I better post this recipe since the warm weather is fast approaching – 75 degrees in Buffalo this weekend!  Yeah – finally!  I cannot wait to finally open the windows and get some fresh air in the house!  So it’s best that you bookmark this one for next fall, because I sense that some grilling recipes are coming soon and chili season is over!  But this chili would be worth the wait – it was the perfect blend of spices and seasonings.  Definitely going to be added to my chili repertoire!


  • 2 boneless, skinless chicken breasts
  • Salt and pepper
  • 4 cups chopped yellow onion (2-3 onions)
  • 2 tbsp. olive oil
  • 2 cloves garlic, minced
  • 3 bell peppers
  • 2 tsp. chili powder
  • 2 tsp. ground cumin
  • ¼ tsp. red pepper flakes
  • ½ tsp. cayenne pepper
  • ½ tsp. dried oregano
  • 1 chipotle chili in adobo sauce, finely diced
  • 2 tsp. kosher salt
  • 2 (28 oz.) cans whole peeled tomatoes in puree, not drained
  • 2 (15 oz.) cans beans, drained and rinsed (I used 1 can black and 1 can pinto beans)

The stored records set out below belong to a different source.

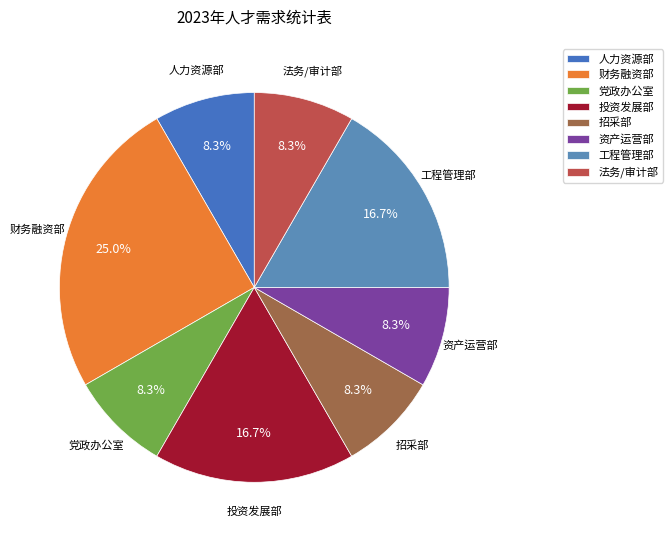

To the nearest percent, what percentage of the pie is 法务/审计部?

8%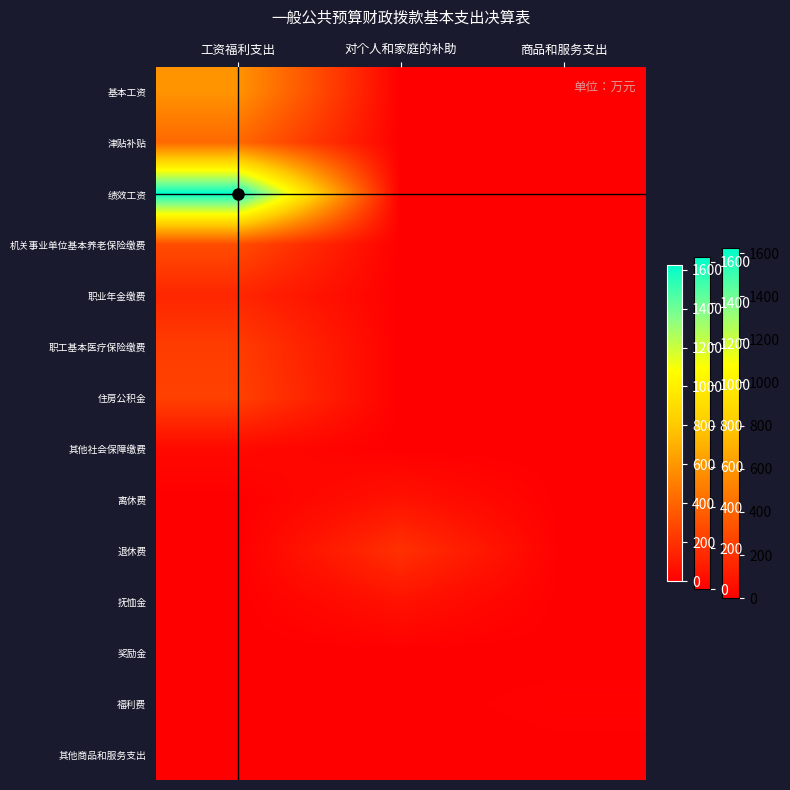

At how many categories does at least one series exceed 1535?

1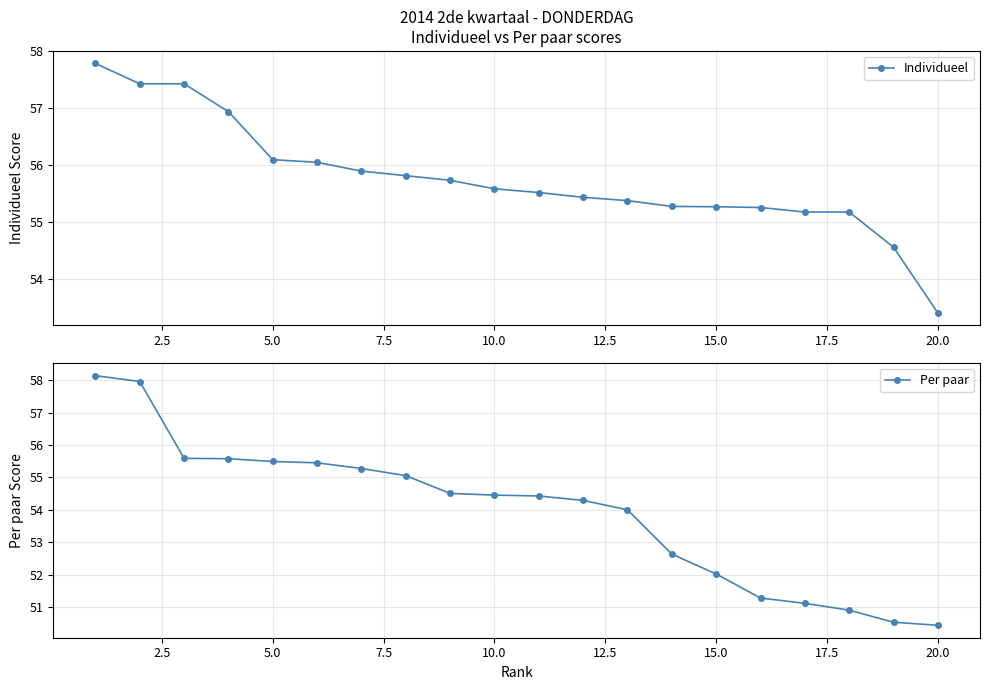

What is the minimum value for Individueel?

53.4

1. Preheat the oven to 375 degrees F.  Line a baking sheet with foil.  Place the chicken breasts on the foil, and season with salt and pepper.  Fold the foil over the chicken breasts to make a “packet”.  Roast 30-40 minutes, or until the chicken is cooked through (about 165 degrees internal temp).  Allow to cool enough to handle, then shred or chop into bite-sized pieces.

2. Heat the olive oil in a large stockpot or Dutch oven over medium-high heat. 

3. Sauté the onions 10-15 minutes, or until tender and translucent. 

4. Add the garlic to the pot and sauté just until fragrant, about 1 minute. 

5. Mix in the chopped bell peppers, chili powder, cumin, red pepper flakes, cayenne, oregano, chipotle, and kosher salt.  Cook 5 more minutes. 

6. Using clean kitchen shears, cut the tomatoes in the open can roughly.  Add the tomatoes with the puree to the pot and bring the mixture to a boil.  Reduce to a simmer and cook for 30 minutes, uncovered, stirring occasionally.

7. Stir in the shredded chicken and the beans, and allow to simmer for another 20 minutes.